Saturday, October 6, 2012

Appropriately Filtering Your Facebook

Facebook is good for a lot of things. Seeing which popular kids from high school got fat (almost all of them), mild to moderate internet stalking of your ex, sending YouTube clips of kittens to friends and acquaintances, etc. Otherwise, it's bad. It's very, very bad. There are ENDLESS opportunities in which you can make an ass of yourself to all of Internet friendship. Thus, let's all consider filtering our shit. Now, I can guarantee I will not do this, because of lazy, but I'll give y'all this unsolicited advice anyway.

Family Members

What they can see: Uh, nothing. Maybe like profile pictures where you look cute and aren't double-fisting two bottles of wine and statuses talking about how well school is going or how you love your job. In other words, nothing.
Make sure to hide: Nearly every tagged picture (or, god forbid, video) of you. Anything you post after 1 AM. Your Spotify history ("Who is ______, a rock group?" "Why do you have a playlist called 'Ladies Getting Head'? Who is Lil Wayne?").

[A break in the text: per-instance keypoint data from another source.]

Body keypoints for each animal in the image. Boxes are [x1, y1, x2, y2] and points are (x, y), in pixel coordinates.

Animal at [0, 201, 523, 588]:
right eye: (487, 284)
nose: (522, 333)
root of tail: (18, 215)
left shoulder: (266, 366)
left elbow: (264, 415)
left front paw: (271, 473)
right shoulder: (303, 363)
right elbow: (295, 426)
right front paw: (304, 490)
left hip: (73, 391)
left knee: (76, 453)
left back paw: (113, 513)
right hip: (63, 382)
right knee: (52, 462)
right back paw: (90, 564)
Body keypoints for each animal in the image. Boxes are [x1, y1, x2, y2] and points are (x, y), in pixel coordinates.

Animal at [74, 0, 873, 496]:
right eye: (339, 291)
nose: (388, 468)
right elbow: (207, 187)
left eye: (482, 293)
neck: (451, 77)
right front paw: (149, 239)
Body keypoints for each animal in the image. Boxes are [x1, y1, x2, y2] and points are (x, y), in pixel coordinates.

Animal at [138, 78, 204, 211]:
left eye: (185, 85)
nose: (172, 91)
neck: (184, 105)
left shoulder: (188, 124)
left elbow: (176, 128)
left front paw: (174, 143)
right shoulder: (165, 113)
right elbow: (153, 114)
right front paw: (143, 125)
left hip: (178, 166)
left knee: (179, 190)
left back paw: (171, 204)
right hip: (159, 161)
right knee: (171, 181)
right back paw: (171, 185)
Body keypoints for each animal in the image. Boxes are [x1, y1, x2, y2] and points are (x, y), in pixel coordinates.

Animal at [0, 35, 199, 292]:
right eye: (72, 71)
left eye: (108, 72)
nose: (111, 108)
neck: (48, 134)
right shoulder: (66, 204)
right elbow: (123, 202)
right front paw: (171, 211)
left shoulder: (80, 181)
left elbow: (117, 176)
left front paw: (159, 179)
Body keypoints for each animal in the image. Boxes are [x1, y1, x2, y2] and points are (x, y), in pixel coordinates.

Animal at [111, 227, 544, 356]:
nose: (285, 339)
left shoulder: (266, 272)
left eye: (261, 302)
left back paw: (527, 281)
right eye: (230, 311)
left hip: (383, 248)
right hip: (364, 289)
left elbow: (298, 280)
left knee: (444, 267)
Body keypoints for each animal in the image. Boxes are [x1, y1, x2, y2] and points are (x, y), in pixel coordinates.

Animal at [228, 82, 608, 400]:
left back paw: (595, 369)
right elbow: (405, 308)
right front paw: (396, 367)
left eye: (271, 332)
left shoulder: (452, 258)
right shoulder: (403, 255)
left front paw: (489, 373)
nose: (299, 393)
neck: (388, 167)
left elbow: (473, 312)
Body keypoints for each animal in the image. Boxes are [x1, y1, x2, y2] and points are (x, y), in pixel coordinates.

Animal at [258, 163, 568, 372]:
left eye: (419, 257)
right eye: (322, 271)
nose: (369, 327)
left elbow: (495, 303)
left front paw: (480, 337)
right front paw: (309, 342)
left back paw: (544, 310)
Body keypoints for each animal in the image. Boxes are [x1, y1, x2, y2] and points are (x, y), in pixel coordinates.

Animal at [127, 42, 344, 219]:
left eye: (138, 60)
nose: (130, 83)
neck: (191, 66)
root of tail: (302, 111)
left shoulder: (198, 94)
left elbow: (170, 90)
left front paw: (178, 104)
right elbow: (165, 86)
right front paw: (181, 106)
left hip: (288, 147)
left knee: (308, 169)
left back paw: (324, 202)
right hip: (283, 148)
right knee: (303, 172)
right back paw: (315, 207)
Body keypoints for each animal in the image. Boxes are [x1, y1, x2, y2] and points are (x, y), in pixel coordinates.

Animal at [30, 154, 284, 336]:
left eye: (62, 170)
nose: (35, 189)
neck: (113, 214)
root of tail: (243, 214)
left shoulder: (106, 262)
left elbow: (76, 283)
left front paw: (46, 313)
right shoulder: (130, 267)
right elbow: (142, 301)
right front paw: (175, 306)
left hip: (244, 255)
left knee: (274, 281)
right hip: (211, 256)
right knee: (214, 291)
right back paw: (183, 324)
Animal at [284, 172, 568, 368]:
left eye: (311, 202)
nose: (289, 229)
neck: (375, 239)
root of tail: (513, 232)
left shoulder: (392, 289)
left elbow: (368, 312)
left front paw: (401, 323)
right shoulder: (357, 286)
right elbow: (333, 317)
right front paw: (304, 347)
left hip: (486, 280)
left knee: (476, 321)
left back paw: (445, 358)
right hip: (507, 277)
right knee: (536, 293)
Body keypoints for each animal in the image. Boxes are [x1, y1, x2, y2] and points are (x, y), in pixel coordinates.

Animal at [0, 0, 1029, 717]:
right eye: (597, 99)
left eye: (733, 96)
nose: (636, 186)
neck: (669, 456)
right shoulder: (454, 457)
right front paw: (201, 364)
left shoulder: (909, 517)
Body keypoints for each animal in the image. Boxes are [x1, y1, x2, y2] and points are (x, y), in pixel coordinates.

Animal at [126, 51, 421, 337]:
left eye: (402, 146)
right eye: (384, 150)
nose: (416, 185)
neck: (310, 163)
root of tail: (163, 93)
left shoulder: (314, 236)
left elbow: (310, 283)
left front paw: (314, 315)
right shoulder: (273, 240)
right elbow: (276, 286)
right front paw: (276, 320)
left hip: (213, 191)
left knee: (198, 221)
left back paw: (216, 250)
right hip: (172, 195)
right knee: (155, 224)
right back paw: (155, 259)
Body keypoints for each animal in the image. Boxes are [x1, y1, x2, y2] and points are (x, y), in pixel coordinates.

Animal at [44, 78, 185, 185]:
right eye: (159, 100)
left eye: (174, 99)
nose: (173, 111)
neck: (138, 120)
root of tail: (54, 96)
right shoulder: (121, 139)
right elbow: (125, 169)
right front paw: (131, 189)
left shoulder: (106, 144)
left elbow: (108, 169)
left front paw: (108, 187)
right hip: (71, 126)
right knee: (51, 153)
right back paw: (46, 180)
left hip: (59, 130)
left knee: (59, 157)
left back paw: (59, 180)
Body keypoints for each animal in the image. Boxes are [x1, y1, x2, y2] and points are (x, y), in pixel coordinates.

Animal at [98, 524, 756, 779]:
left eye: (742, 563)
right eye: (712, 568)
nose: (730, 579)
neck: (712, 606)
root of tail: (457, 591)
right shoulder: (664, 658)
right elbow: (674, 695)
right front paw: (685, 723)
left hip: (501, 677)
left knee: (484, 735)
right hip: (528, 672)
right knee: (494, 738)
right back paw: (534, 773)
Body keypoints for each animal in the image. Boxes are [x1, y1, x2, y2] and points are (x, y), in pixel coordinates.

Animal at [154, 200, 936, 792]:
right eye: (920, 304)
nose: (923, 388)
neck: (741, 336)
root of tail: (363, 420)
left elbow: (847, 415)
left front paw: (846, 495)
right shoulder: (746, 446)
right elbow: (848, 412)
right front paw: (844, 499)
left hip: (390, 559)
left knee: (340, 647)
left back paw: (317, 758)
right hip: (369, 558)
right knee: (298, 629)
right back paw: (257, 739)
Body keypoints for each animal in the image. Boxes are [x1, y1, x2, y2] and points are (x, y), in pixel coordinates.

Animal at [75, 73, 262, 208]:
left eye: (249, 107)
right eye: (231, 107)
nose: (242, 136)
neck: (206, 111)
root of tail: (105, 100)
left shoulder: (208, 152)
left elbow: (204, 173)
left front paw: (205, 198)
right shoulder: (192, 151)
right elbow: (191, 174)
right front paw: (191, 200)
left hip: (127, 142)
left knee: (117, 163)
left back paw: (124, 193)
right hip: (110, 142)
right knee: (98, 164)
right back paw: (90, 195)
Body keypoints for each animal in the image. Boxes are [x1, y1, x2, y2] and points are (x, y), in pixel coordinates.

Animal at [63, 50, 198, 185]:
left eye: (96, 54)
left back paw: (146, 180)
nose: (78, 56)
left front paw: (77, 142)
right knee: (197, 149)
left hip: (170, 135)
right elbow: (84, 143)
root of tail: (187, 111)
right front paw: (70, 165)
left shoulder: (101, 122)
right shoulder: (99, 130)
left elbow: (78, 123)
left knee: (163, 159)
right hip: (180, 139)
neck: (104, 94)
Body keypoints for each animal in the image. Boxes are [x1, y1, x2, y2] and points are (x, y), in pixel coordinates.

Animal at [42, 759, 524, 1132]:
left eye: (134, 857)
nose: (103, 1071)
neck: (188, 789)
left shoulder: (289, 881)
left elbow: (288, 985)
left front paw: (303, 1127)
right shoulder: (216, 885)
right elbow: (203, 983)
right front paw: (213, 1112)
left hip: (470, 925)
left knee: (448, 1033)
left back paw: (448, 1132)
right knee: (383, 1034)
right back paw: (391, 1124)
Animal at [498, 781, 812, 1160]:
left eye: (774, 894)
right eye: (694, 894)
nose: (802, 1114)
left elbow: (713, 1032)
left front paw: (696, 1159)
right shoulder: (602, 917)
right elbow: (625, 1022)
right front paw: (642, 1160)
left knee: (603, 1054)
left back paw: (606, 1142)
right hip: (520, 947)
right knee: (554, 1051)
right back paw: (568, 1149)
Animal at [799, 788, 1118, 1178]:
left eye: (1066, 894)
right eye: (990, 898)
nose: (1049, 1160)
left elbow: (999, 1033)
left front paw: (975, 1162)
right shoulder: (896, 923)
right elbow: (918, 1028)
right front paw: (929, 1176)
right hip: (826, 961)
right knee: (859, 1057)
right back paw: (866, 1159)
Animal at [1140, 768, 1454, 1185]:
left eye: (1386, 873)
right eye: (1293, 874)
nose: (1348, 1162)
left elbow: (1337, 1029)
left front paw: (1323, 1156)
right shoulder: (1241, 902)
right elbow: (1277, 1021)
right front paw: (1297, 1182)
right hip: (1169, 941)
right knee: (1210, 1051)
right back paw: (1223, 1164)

Check-ins that are 98% bars.


Exes

What they can see: Keep in minimal. The less it looks like you're on the Internet, the cooler it makes you seem. Or it makes you seem kidnapped and murdered, which is super intriguing and will make them sad or something. Win/win!! Just kidding, but actually just emphasize how attractive you are and everyone you hang out with. Also, look worldly. What I'm saying is, learn Photoshop. Check-ins at concerts. Statuses about dates you're going on that totally aren't made up.
Make sure to hide: The status you posted about how you were listening to the "Ladies Getting Head" Spotify playlist while you were getting ready and eating cold pizza and you stabbed your eye with mascara so your eyes started watering so it looked like you were sitting on the floor, crying and eating cold pizza, crying to Lil Kim's "Suck My Dick". Don't tell them that.

Employers

What they can see: DON'T DO IT. NO. BAD.
Make sure to hide: EVERYTHING, THIS IS A TERRIBLE IDEA.

Friends

What they can see: Everything, man. They already like you. I mean, real friends, not just Internet friends. The ones who, if they see too much Taylor Swift on Spotify, know you're probably crying in the shower with a glass or six of wine and that they should come over and help. The people who will not judge you for your drunk statuses saying "HEY ANYONE WANNA CUDDLE" that you delete as soon as you're sober. The ones who understand that the Internet is hard, and life is hard, and feelings are feelings.
Make sure to hide: Apparently, some assholes think it's funny to 'like' every time a certain person (read: it's me, I'm the person) listens to her "Booty Bumpin Beats" playlist when this person is just trying to jam out.


Crushes

What they can see: Cute profile pictures, cute photos of you having an appropriate non-alcoholic amount of fun with attractive friends, but no one who is way more attractive than you. Witty Facebook statuses, nothing after 1 AM. Links you post to trendy~* music. Spotify listening that isn't Taylor Swift.
Make sure to hide: Most of what you say, because it's not as funny as you think to most people. Maybe text your friends your hilarious anecdotes until you have tricked crush into liking you back, then it's fair game. Hide pictures of you double-fisting drinks and cupcakes.


  Acceptable:
Serious. Posed. Showered. Homeboys wanna date the hell outta that (in theory).


 Unacceptable:
Why is there more than one photo in which I have a drink in one hand and a cupcake in the other. WHY. Like, I get why it happened, but photos do not need to document this.